Manual, Interstellar Medical Service. P. 189.
Calhoun worked all night, tending and inspecting the culture incubators which were part of the Med Ship's technical equipment. In the children's shelters, he'd swabbed throats. In the ship, he'd diluted the swabbings and examined them microscopically. He'd been depressingly assured of his very worst fears as a medical man—all of which could have been worked out in detail from the psych circuit system of child care boastfully described by Fredericks. He could have written out his present results in advance from a glance at the child Jak shown him by the younger Walker's wife. But he hated to find that objective information agreed with what he would have predicted by theory.
In every human body there are always germs. The process of good health is in part a continual combat with slight and unnoticed infections. Because of victories over small invasions, a human body acquires defenses against larger invasions of contagion. Without such constant small victories, a body ceases to keep its defenses strong against beachheads of infection. Yet malnutrition or even exhaustion can weaken a body once admirably equipped for this sort of guerilla warfare.
If an undernourished child fails to win one skirmish, he can become overwhelmed by a contagion the same child would never have known about had he only been a little stronger. But, overwhelmed, he is a sporadic case of disease—a case not traceable to another clinical case. And then he is the origin of an epidemic. In slum conditions a disease not known in years can arise and spread like wildfire. With the best of intentions and great technical ingenuity, the younger-generation colonists of Canis III had made that process inevitable among the younger children who were their last-imposed burden. The children were under-exercised, under-stimulated, and hence under par in appetite and nutrition. And it is an axiom of the Med Service that a single underfed child can endanger an entire planet.
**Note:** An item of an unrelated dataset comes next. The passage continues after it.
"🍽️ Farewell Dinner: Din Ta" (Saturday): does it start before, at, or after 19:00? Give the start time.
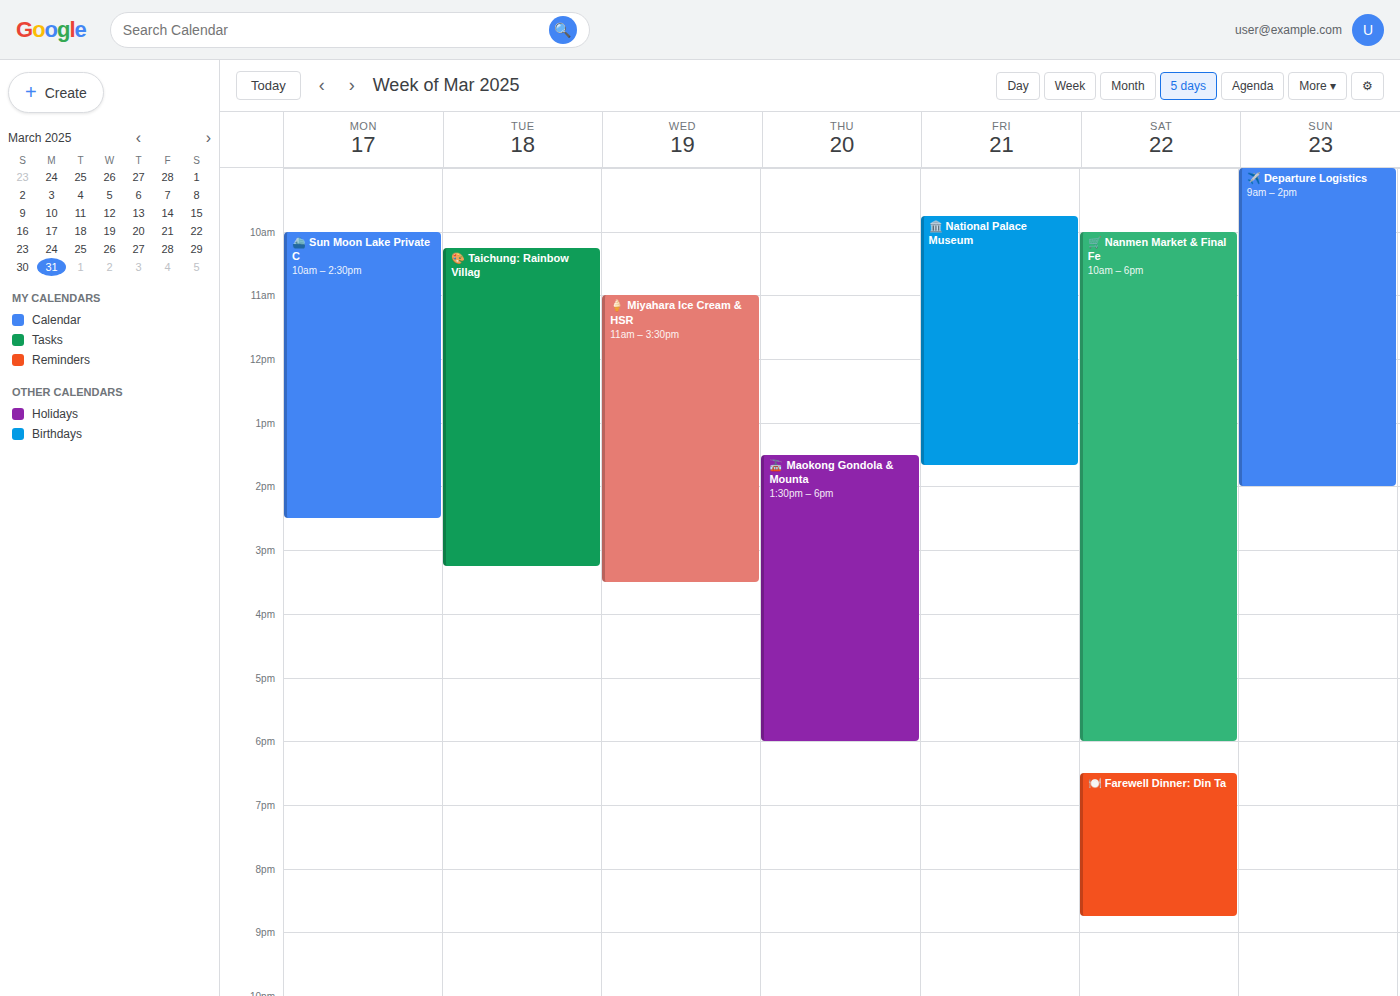
18:30 -- before 19:00, 30 minutes above the 19:00 line.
Calhoun proved the fact with appalling certainty. His cultures astounded even him. But by dawn he had applied Murgatroyd's special genetic abilities to them. Murgatroyd said "Chee!" in a protesting tone when Calhoun did what was necessary at that small patch on his flank which was quite insensitive. But then Murgatroyd shook himself and admiringly scowled back at Calhoun, imitating the intent and worried air that Calhoun wore. Then he followed Calhoun about in high good spirits, strutting on his hind legs, man-fashion, and pretending to set out imaginary apparatus as Calhoun did, long ahead of time for what he hoped would occur.